- _WHAT IS REQUIRED_
Please reproduce each of the following entries exactly.

═════ GIVEN DATA

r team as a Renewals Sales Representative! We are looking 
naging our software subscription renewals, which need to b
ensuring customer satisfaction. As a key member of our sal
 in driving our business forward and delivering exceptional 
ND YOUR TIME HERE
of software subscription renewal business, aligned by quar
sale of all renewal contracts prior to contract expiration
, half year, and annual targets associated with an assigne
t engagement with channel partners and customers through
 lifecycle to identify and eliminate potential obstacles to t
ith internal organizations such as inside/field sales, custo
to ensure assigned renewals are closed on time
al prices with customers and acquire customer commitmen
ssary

══════════

- _RESULT FOR THIS TASK_
r team as a Renewals Sales Representative! We are looking 
naging our software subscription renewals, which need to b
ensuring customer satisfaction. As a key member of our sal
 in driving our business forward and delivering exceptional 
ND YOUR TIME HERE
of software subscription renewal business, aligned by quar
sale of all renewal contracts prior to contract expiration
, half year, and annual targets associated with an assigne
t engagement with channel partners and customers through
 lifecycle to identify and eliminate potential obstacles to t
ith internal organizations such as inside/field sales, custo
to ensure assigned renewals are closed on time
al prices with customers and acquire customer commitmen
ssary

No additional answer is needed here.